- Counter to a widespread impression that audit quality diminishes when a former partner of the audit firm sits on the audit committee of the company being audited, audit quality actually goes up, researchers have found.
- On average, companies with an affiliated audit committee member were 21% less likely to misstate their financial results and 26% less likely to be late in reporting material weaknesses in their reporting systems.
- The reason: an affiliated audit committee member works with the audit firm to conduct the appropriate audit procedures, not merely more tests. “Having an audit committee member with personal, in-depth knowledge of the audit firm” is a virtue, say the researchers.
The study’s findings are based on data from 4,906 companies audited by one of the Big 4 auditing firms — KPMG, Ernst & Young, Deloitte and PricewaterhouseCoopers — during the nine years starting in 2004, the second year following passage of the Sarbanes-Oxley Act. That law charges audit committees with responsibility for the quality of corporate financial reporting.

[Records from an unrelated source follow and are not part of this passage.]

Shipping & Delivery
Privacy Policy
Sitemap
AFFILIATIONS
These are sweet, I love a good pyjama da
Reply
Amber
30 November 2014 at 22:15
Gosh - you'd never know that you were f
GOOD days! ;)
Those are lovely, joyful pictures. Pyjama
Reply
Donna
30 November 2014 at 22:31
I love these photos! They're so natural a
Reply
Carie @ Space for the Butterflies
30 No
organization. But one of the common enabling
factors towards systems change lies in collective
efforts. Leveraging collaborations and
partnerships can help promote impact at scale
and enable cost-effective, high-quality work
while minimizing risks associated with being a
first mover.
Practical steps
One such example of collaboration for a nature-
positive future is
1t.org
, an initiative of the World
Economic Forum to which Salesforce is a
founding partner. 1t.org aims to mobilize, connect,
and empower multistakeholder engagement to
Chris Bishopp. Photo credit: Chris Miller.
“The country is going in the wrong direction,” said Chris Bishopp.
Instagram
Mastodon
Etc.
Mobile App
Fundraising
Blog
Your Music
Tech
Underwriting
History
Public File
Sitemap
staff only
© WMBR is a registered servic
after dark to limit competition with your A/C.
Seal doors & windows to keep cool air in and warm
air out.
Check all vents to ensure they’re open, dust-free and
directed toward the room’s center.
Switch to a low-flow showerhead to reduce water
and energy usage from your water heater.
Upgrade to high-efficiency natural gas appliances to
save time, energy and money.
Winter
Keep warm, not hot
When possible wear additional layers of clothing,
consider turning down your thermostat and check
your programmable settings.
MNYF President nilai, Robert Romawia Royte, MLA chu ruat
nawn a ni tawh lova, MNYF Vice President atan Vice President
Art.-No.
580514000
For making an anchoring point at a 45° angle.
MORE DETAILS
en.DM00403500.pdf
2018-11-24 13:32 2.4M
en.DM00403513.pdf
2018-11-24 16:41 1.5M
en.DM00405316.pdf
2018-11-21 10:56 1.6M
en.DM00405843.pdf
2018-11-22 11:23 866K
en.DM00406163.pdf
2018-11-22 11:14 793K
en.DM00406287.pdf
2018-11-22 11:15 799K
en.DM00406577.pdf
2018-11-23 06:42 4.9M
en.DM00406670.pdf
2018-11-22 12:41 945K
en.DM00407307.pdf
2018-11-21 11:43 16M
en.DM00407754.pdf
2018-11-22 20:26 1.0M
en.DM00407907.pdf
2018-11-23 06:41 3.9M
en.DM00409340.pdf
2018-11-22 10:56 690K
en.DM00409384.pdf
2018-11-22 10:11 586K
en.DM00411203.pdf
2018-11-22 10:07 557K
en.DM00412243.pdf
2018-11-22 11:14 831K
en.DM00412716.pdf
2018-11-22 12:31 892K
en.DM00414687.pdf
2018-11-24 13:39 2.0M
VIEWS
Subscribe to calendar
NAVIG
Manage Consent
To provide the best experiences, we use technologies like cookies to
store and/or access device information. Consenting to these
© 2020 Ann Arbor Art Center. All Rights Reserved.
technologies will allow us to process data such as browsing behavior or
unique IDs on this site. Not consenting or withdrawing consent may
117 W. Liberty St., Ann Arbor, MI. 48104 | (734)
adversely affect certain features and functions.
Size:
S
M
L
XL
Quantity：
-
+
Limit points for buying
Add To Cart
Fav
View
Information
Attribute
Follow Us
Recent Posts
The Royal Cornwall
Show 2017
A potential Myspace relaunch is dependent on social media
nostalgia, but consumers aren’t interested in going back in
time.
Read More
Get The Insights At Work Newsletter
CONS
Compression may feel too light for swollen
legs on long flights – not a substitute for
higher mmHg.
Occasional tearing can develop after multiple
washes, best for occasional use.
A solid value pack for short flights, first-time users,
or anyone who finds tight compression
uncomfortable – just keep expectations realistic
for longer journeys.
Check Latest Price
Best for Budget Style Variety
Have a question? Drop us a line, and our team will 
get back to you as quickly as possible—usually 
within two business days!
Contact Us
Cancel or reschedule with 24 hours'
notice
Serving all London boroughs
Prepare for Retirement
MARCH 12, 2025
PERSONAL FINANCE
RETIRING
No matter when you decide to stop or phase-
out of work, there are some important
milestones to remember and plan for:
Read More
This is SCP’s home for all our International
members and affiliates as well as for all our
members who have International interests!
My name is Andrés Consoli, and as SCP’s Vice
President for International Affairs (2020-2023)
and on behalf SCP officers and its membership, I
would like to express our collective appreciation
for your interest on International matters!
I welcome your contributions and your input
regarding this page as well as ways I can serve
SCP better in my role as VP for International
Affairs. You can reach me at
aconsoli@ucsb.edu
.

Under the study, about 6% of the companies had an audit-committee member who was a former partner of the Big-4 firm conducting the audit, 12% had a member who was a former partner of another Big-4 firm, and the remainder had no former Big-4 partner on the audit committee.
The researchers assessed the quality of companies’ annual financial statements, the incidence of dismissals of audit firms, the size of audit fees, and the length of any reporting lag. They concluded companies with an affiliated audit committee member showed —
- Less likelihood of misstatements and of belated reporting of material weaknesses
- Less likelihood of audit-firm dismissal
- Lower audit fees
They also found no significant relationship between audit quality and the presence on the audit committee of a non-affiliated former Big-4 partner.
Past studies have contributed to the view affiliated audit committee members are bad for audits by finding these firms less likely to challenge companies’ aggressive accounting decisions. But the current study counter-balances that view, for two reasons:
- When an affiliated partner serves on the audit committee, the committee’s financial reporting quality objectives align with the audit firm.
- Affiliated partners can use their knowledge of, and identification with, the audit firm to improve the audit process and the communication between the two parties.
“Thus [they] are likely to improve audit quality,” said the researchers, Thomas Omer and Marjorie Shelley of the University of Nebraska—Lincoln, Brant Christensen of the University of Oklahoma, and Paul Wong of the University of California, Davis.
The study appeared in Auditing: A Journal of Practice and Theory, published by the American Accounting Association.